Maksym erinnerte sich später daran, dass er damals zusammen mit zwei Schulkameraden ein Streikkomitee organisierte und einen Brief zur Unterstützung des Studentenstreiks an die Schüler verteilte. Schließlich beschlossen die Schüler, nicht zu streiken, sondern die Studenten öffentlich zu unterstützen und Geld für die Bedürfnisse des Zeltlagers zu sammeln. Maksym trat an der Studentenaktion öffentlich auf.

 

"Ich möchte alle Schulen, die sich uns noch nicht angeschlossen haben, dazu auffordern, die Studentenbewegung und die Bewegung für die Unabhängigkeit der Ukraine zu unterstützen", sagte Butkevych damals und fügte hinzu. – „Wir haben Sie unterstützt, unterstützen Sie und werden Sie weiterhin unterstützen. Ruhm für die Ukraine!“

 

Im Jahr 1990 trat Butkevych der Union der Unabhängigen Ukrainischen Jugend (SNUM) bei und blieb bis 1992 deren Mitglied. Maksym erinnerte sich später daran, dass er in der SNUM die Bedeutung kollektiven Handelns begriffen hatte, dass ihm aber der hierarchische Charakter der Organisation nicht gefiel.

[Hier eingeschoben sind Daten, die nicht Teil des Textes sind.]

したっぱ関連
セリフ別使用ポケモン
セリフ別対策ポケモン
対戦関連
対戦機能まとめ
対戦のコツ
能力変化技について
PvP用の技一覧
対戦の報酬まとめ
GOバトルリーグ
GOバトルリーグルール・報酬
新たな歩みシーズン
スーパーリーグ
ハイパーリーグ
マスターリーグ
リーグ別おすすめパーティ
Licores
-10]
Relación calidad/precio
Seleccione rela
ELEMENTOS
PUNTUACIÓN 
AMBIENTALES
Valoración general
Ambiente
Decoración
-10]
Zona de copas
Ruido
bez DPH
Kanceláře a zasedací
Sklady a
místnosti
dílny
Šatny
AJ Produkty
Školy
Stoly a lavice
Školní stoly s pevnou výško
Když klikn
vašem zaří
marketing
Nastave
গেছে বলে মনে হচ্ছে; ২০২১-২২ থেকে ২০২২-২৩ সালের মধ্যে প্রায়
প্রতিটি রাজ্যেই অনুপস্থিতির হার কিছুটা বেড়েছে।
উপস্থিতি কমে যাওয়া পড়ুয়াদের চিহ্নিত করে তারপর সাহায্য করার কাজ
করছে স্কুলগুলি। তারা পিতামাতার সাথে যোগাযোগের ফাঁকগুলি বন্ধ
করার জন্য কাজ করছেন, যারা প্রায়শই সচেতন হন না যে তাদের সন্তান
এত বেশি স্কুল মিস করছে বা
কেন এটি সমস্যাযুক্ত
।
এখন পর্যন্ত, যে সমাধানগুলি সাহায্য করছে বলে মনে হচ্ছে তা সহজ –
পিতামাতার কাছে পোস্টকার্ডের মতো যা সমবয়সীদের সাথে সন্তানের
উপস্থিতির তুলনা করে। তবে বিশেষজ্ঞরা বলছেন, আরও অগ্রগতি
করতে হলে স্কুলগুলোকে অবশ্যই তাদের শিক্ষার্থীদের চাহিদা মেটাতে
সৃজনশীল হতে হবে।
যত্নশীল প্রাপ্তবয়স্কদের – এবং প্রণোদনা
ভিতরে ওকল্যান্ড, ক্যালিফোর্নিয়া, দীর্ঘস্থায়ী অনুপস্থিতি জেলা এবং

"Ich wurde mir dessen bewusst, dass der Kampf für die Unabhängigkeit der Ukraine Teil des Kampfes für die Freiheit der Menschen ist", erinnerte sich Butkevych später. Aber er fügte hinzu, dass er den Widerspruch zwischen dem Aufbau eines Staates und der Freiheit des Einzelnen, der individuellen und horizontalen Interaktion zwischen den Menschen bald deutlich empfand.

 

Anarchist

Maksym beendete das Gymnasium, das Ukrainische Humanistische Lyzeum, in der bereits unabhängigen Ukraine. 1993 trat er in die philosophische Fakultät der Nationalen Taras-Schewtschenko-Universität in Kiew ein.

 

Hier trat Butkevych der Studentengewerkschaft "Prjama Dija“ (Direkte Aktion) bei. Die Mitglieder der Gewerkschaft verstanden sich als Anarchisten. Später sagte Maksym, dass er sich zunächst weigerte, sich einer ideologischen Strömung zuzuordnen. Aber als er einmal wieder als "Anarchist" bezeichnet wurde, verglich er seine Ansichten mit dem, was als anarchistische Tradition galt, und stimmte zu.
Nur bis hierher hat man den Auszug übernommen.